If you follow me on Twitter, you’ve probably seen this before. Recently, I ranked pollsters based on the average of polls they conducted in the month before an election since 2016, with a greater weight being given to more recent elections. First looking at average error ranking, the bottom half includes 2 highly-regarded University polls and 3 Mainstream Media polls. I don’t think I’ve ever seen a high-quality polling average that doesn’t include NBC News, Marist, and Quinnipiac. Yet, statistically, these are all national polls that miss by over 3.5% on average. That’s a bad national poll. I think there are 2 major reasons why people do this, with one being malicious. The first is we generally associate well-known brands with being high-quality. We all know NBC News and CNN, so when they release a poll, we give it more attention than “HarrisX” a relatively unknown poll, despite HarrisX having a much better track record than NBC and CNN. The second is the malicious one: it’s really easy to lie with polling data. Because polls have different methodologies and inherent biases, we get large differences from poll to poll. For example, currently in the RCP average is Harvard/Harris which has Trump leading by 6, and Reuters/Ipsos which has Biden leading by 2. If I group the pollsters that have been more pro-Trump throughout the cycle, I get a Trump+2.8, but if I group the pro-Biden ones, I get Biden+1.2. This means as long as there are a few polls with your candidate in the lead, you can easily make an average that has your candidate ahead by calling it a “High-Quality Polling Average” when it’s actually just an average of the most favorable pollsters to your candidate. Although the largest problem with these exclusive averages is they often include the wrong pollster, there’s another very important one.

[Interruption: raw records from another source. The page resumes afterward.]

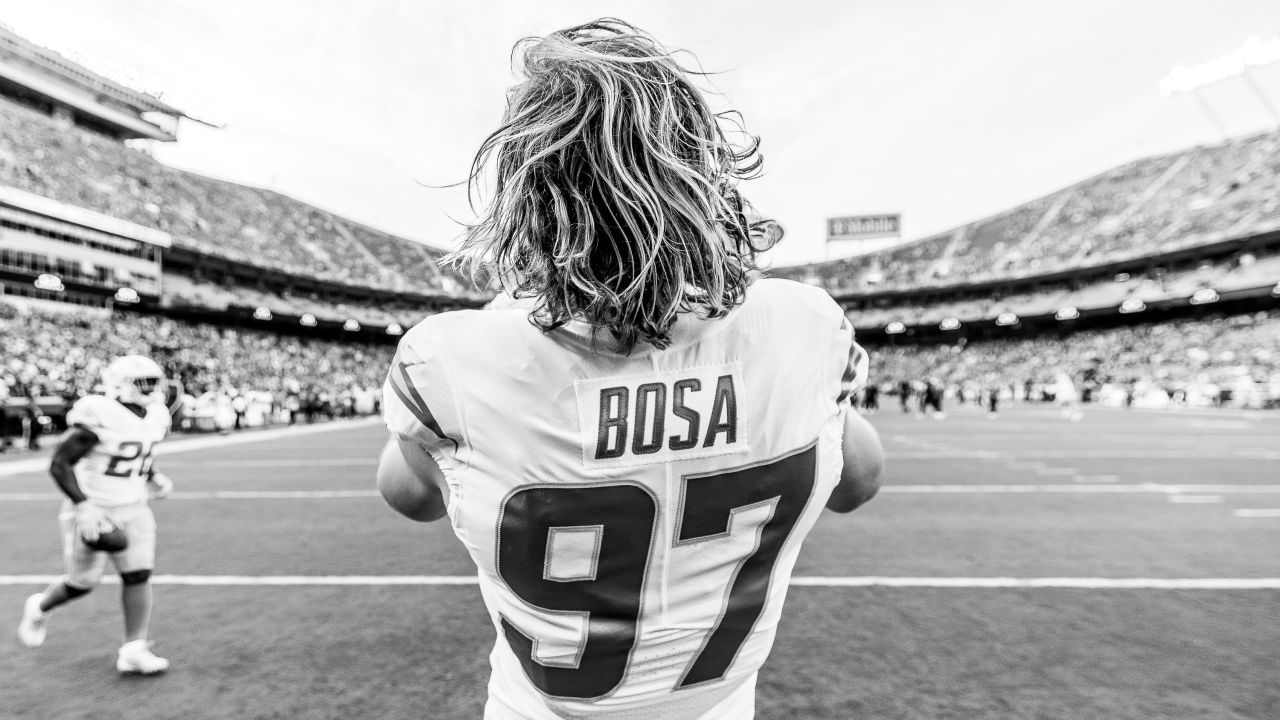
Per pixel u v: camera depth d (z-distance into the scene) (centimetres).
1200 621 388
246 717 286
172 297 3475
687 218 74
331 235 5419
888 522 654
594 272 76
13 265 2686
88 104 3731
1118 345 4156
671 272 74
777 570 86
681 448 78
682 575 80
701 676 84
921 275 5669
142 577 334
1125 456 1193
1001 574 480
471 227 85
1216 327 3753
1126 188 5206
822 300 88
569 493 76
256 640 368
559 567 78
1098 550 548
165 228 3666
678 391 78
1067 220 5291
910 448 1348
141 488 340
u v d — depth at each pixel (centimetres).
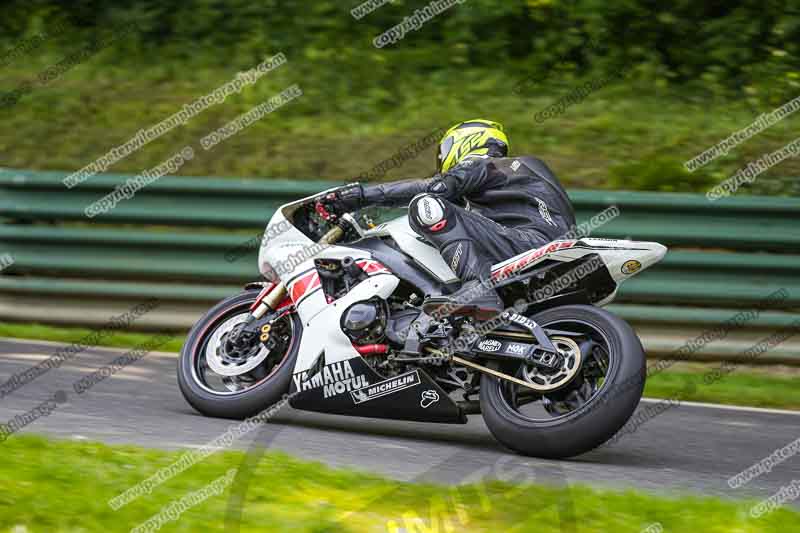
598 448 1834
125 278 3002
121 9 4719
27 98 4144
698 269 2744
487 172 1895
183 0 4706
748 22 4447
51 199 2950
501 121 3931
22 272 2961
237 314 2027
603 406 1636
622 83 4241
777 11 4475
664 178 3334
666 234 2759
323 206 1975
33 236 2930
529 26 4484
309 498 1199
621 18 4481
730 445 1920
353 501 1195
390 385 1838
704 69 4344
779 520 1234
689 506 1272
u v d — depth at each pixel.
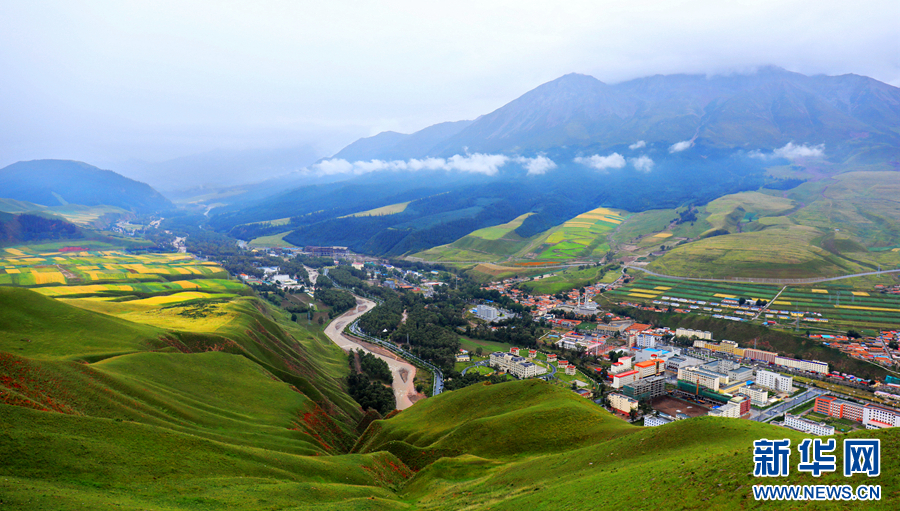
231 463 102.25
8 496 68.12
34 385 114.38
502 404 170.38
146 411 127.44
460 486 110.19
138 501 77.31
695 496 66.75
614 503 72.94
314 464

Polling Errors Are Never The Same
For this point, I’m going to use the Quinnipiac University poll as an example, though I could do the same with several others. In 2016 and 2018, Quinnipiac was a relatively accurate national poll. The average of their final 3 polls in 2016 was Clinton+4, a miss easily inside the margin of error and they missed by even less than that, just 1.6% in 2018. With this in mind, it would be common sense to put Quinnipiac in a high-quality polling average for 2020. They’d been within 2% on the national vote in the last 2 cycles, making them a good pollster, right? Nope. In 2020, the average of Quinnipiac’s final 3 polls was Biden+10.3% a nearly 6-point miss, making the second worst pollster I scored in 2020 after previous success. Fundamentally, an accurate poll requires luck. Polls have a larger margin of error than many of us realize, which can lead to a pollster having success one cycle, but failing the next. We can use past polling errors to get a relatively good idea of whether or not a pollster will be accurate, but there are always going to be surprises. Polling is a far from perfect science.
My Solution
I personally believe the best kind of polling average is a weighted average which includes just about every poll released within the last month. A weighted polling average gives greater importance to polls released recently and from pollsters with a smaller average error in the past. While this doesn’t completely account for pollsters having inconsistent cycles, it still gives pollsters who’ve struggled in the past a(n albeit smaller) impact on the aggregate without allowing major outliers to skew the entire thing. Overall, we have no clue which pollsters will get it right this time. But that’s not going to stop partisans from skewing their averages.